Diabetes Drug Treats Lung Cancer


>>AMITA: The Salk institute with a $42 million
grant is getting promise for a new cancer drug and Rueben Shaw joins me to talk about
the research. Professor Shaw you made a discovery nearly
a decade ago between lung cancer and a common diabetes drug.
What was the link?>>So the link was, in trying to understand
what this lung cancer gene was doing, we discovered the major function it has in the cell is to
regulate metabolism and it acts as a fuel gauge to tell the cell how much energy it
has. In tumors that require alterations in this
gene they lack the ability to know how much energy we have.
Tumors normally have plenty of energy and blood supply, they’re fine but it suggested
an issue for tumors that have this genetic alteration so searching for things that may
lower the metabolism of cells it turns out that they’re not existing cancer drugs but
the world of diabetes research so the most commonly used drug is called metformin and
we study those potent drugs that may be responsible for killing off the gene.
>>AMITA: So we have graphics of the results here.
Can you talk to me about those?>>So on the left hand side what we see, we
treated a series of genetically engineered models of lung cancer that carry alterations
in different cancer genes and on the left hand side we see tumors treated with placebo,
and on the right side treated with Phenformin and we viewed a shrinking of the cell when
you treat with this. For other genes it was not effective.
>>AMITA: I want to talk about that as we saw the results are dramatic.
What emerges from this is what you call “surprised treatment” tell me about that?
>>It’s personalized medicine which is becoming more and more common in cancer therapist today
and the idea is that you treat different patients based on the genetic alterations in their
tumors so the sub type of cancer gets treated based on which genes are altered.
This has been done for about the past 10 years so in breast cancer you may have heard people
saying my tumor I heard from the doctor is ER positive, that’s a particular gene if your
tumor has that gene in high amounts you can use a therapy to treat those.
If your breast cancer is ER negative and doesn’t have it, then that drug won’t do anything
for it.>>AMITA: How far away is the treatment?
>>Great question.
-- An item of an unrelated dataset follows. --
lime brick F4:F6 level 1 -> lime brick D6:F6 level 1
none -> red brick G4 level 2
In this case because metformin in it’s wide
use, this has approval and can quickly be transitioned into the clinic.
Me and my team are working with clinicians on the east coast and in Montreal to translate
this into phase 1 trials to see what dozes might beÊ doses might be effective.
>>AMITA: And might be helpful in your further research is a $42 million grant that Salk
institute received, the largest in the institute’s history, what will it be used for?
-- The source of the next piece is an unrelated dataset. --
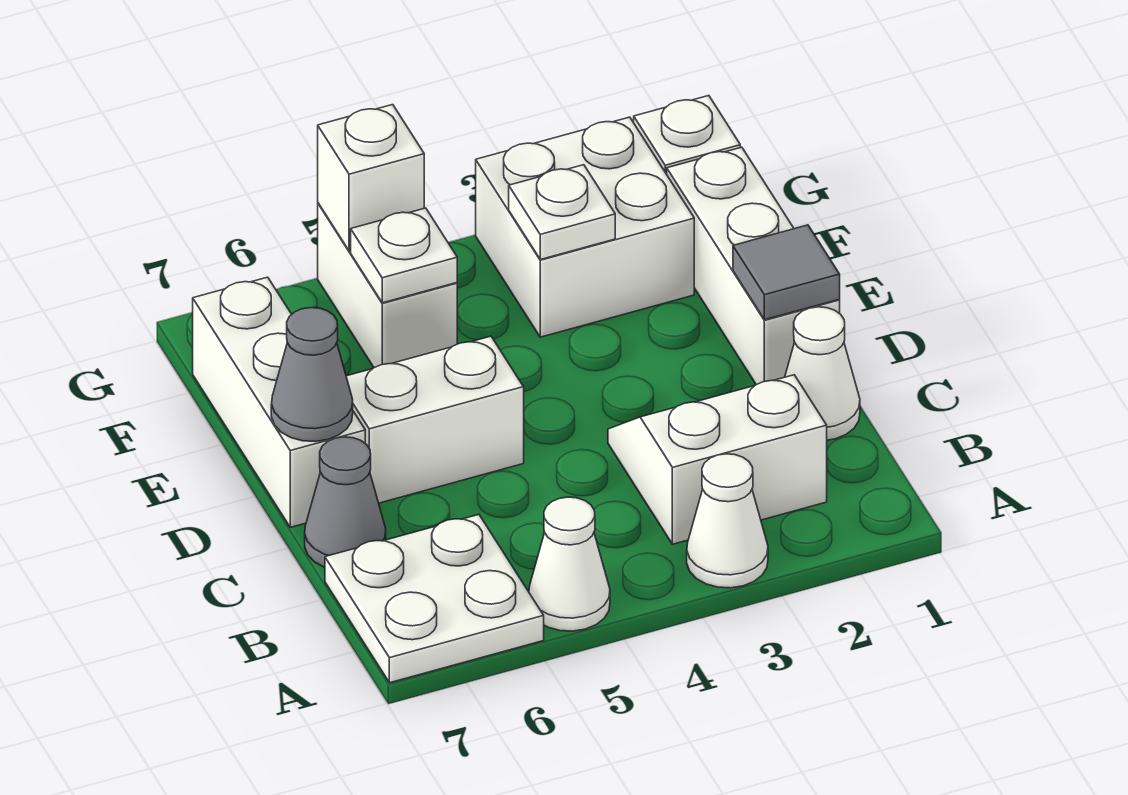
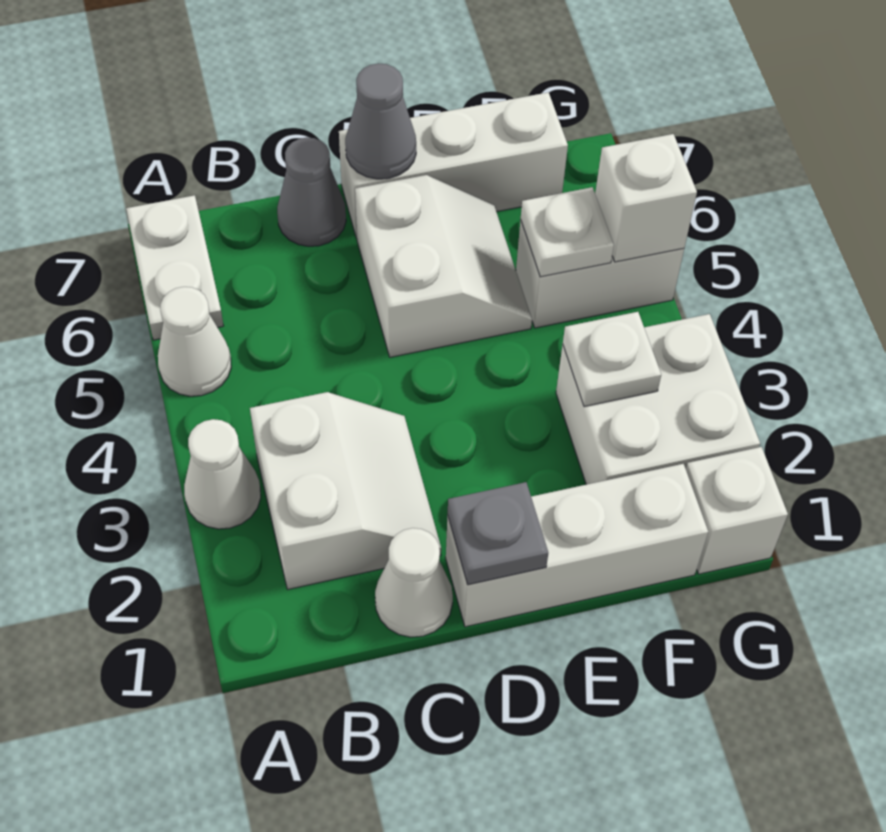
white plate A6:B7 level 1 -> white plate A6:A7 level 1
grey tile D1 level 2 -> grey plate D1 level 2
>>It will be used to study genomic medicine, all cancers and diabetes, and always measures
have diseased tissues, so in a patient that has the disease compared to a normal person
it is possible to gain the full genetic sequence and tailor drugs compared to that.
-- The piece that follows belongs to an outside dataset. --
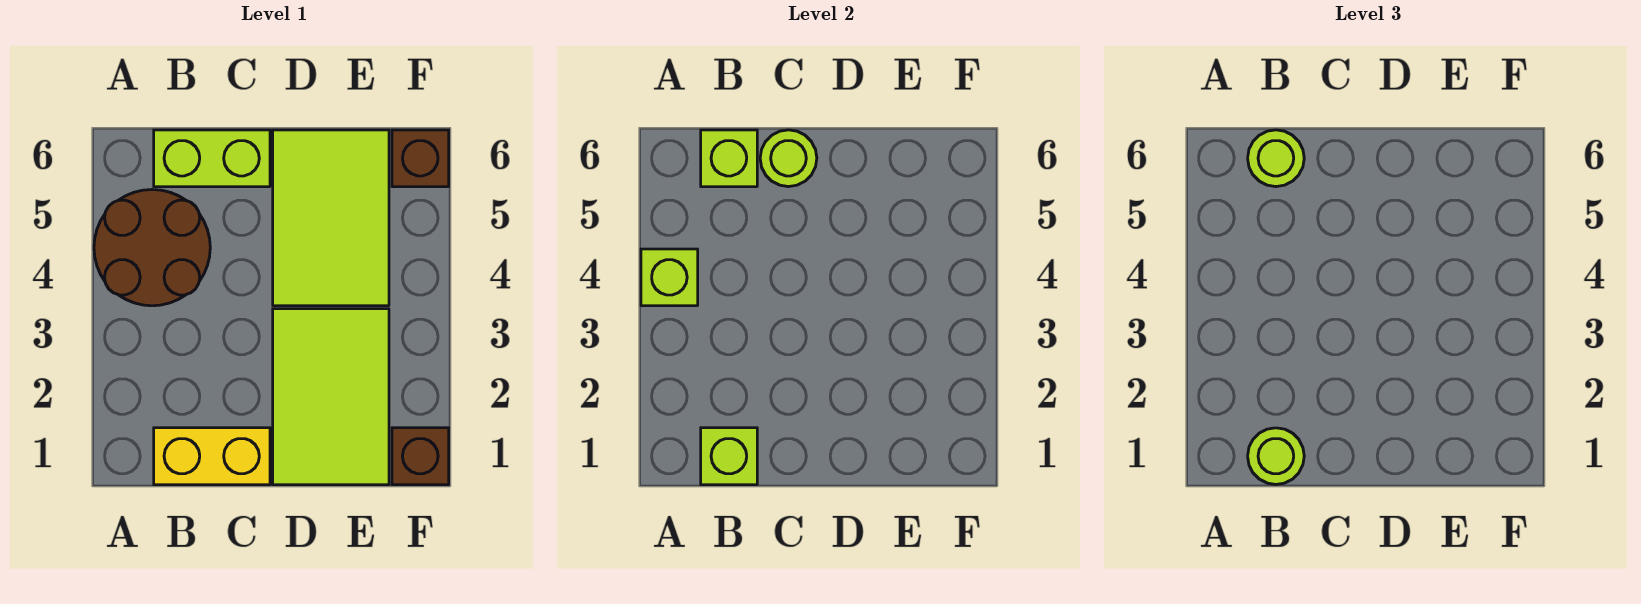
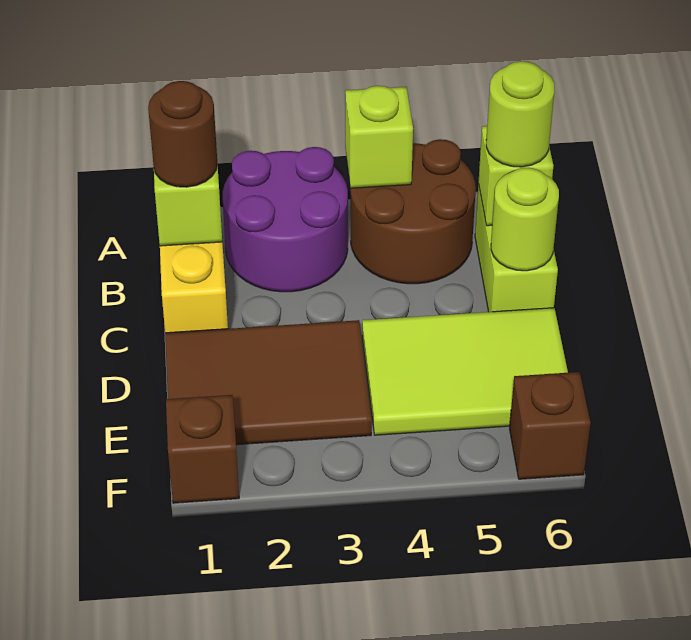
none -> purple round brick A2:B3 level 1
lime round brick B1 level 3 -> brown round brick B1 level 3
lime tile D1:E3 level 1 -> brown tile D1:E3 level 1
So we believe there are far more connections and basic processes that go on in these diseases
which include changes in metabolism and inflammation and this grant will be used to create genomic
sequencing facilities and other infrastructure as well as to help pay for these advanced
experiments with the goal to expressly translate this into the clinic.
>>AMITA: Rueben Shaw thank you for coming in today.